- YOUR GOAL: Reproduce exactly, from the data that follows, the line with "left front paw: (887, 435)", the line with "left front paw: (191, 467)", and every line that lies between them.

##### EXERCISE DATA #####

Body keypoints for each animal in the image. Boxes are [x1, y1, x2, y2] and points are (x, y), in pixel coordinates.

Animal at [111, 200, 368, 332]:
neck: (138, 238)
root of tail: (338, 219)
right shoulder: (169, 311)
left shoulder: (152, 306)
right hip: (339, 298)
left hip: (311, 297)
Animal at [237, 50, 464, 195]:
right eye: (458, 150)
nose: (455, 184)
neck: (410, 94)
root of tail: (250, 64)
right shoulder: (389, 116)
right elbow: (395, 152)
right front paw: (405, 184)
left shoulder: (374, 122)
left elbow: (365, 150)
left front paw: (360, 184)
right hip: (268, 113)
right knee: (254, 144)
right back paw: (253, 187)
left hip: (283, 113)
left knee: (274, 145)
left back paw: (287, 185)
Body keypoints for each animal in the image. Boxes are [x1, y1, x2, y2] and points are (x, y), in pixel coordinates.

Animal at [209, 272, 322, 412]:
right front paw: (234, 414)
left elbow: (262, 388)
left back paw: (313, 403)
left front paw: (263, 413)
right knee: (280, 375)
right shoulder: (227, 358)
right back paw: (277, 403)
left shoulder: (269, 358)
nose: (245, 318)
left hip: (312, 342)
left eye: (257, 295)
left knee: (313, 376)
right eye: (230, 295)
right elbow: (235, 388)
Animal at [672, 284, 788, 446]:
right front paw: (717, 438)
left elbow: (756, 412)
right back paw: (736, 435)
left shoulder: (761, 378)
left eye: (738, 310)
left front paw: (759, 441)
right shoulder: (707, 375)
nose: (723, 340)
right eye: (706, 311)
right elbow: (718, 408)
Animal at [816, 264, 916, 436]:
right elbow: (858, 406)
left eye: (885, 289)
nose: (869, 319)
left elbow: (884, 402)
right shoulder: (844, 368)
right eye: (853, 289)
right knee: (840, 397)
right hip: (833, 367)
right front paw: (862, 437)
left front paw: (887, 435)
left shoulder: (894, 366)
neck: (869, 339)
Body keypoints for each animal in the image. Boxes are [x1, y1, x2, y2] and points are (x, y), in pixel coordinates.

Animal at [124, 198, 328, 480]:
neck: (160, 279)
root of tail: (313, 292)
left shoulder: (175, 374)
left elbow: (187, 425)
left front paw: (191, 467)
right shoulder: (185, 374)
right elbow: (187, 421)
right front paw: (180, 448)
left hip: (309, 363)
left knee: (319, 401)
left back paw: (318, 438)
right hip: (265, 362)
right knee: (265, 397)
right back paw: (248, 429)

#####

- SOLUTION:
left front paw: (887, 435)
left shoulder: (894, 366)
neck: (869, 339)
Body keypoints for each animal in the image. Boxes are [x1, y1, x2, y2] and points are (x, y), in pixel coordinates.

Animal at [124, 198, 328, 480]:
neck: (160, 279)
root of tail: (313, 292)
left shoulder: (175, 374)
left elbow: (187, 425)
left front paw: (191, 467)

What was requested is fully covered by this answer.